Supplementary Fig.1 Expression of TNF by stimulated monocytes and anti- CD3/CD28 Ab stimulated Tregs

(A) Expression of mTNF by stimulated monocytes. Total adult PBMCs were stimulated with PMA and ionomycin for 4 hours and stained for mTNF. Representative histogram of mTNF expression gated on CD14⁺ cells. Unstimulated sample is shown with dashed line, and stimulated sample with the solid line (n=2). (B) CD4⁺CD127^lowCD25⁺ Tregs and CD4⁺CD25⁻ conventional T cells were enriched by magnetic bead sorting and stimulated by plate-bound anti-CD3/CD28 Abs for 16 hours, then treated with monensin for 4 hours. Cells were harvested, fixed, permeabilized and stained for Foxp3 and TNF. Representative data from three donors.

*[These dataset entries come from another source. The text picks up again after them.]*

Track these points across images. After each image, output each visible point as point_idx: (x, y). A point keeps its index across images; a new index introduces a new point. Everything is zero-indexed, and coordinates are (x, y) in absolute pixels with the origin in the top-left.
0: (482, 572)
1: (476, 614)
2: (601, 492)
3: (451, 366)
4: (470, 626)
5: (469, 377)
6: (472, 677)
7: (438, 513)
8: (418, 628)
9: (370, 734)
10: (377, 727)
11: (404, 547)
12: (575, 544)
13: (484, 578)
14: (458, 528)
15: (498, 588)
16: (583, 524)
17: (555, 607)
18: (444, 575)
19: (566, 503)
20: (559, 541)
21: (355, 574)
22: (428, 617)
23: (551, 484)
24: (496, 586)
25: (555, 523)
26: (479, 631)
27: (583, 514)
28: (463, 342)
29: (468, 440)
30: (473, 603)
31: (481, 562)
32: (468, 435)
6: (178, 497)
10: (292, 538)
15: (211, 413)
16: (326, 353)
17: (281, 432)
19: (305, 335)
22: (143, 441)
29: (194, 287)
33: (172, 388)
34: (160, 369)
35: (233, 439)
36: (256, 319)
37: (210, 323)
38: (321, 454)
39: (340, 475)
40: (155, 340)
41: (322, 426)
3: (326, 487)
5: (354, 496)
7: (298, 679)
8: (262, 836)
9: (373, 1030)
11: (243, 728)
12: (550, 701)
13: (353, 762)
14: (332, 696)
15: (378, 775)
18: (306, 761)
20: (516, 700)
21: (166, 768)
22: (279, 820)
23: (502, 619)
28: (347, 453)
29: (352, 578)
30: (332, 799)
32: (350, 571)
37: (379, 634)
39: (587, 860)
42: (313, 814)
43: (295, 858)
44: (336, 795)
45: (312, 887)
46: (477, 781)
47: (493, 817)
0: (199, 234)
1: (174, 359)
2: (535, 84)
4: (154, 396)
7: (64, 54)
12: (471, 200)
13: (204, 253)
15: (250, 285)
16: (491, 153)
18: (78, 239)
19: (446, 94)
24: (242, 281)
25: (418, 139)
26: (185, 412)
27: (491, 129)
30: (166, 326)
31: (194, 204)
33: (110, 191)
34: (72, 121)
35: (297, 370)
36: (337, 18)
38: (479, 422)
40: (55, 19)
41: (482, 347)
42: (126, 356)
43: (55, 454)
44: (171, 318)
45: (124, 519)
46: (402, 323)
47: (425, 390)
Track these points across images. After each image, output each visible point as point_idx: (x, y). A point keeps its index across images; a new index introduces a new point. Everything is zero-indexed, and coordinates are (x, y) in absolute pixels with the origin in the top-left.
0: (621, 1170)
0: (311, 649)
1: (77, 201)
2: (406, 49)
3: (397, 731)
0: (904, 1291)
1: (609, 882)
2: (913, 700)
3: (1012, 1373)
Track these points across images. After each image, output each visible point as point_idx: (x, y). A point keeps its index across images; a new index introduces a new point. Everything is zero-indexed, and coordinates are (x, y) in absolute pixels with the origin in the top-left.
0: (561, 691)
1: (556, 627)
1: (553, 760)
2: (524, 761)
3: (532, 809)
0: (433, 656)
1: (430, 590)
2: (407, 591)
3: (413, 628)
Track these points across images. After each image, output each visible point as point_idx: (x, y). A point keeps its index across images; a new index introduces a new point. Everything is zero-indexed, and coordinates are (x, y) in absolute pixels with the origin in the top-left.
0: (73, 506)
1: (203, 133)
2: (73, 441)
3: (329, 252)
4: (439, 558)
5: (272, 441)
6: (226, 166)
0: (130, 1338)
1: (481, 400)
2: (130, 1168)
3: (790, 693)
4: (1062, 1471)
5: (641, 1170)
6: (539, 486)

Supplemental Fig.2 Purity of Tregs enriched from peripheral blood mononuclear cells

Frequency of Tregs after enrichment from PBMCs. After enrichment by magnetic sorting (see methods) cells were stained for CD4, CD25, and Foxp3 and purity of Tregs assessed by flow cytometry. Gating on CD4⁺ cells (left) followed by expression of Foxp3 and CD25 by CD4⁺ cells (right) based on isotype controls. A representative sample from 5 donors.

Highlight.

• Human Foxp3+ regulatory T cells produce membrane bound TNF.

• Autocrine TNF supports growth of Tregs in the absence of IL-2.

• TNF-producing Foxp3⁺ cells are predominantly CCR4⁺CCR6⁺.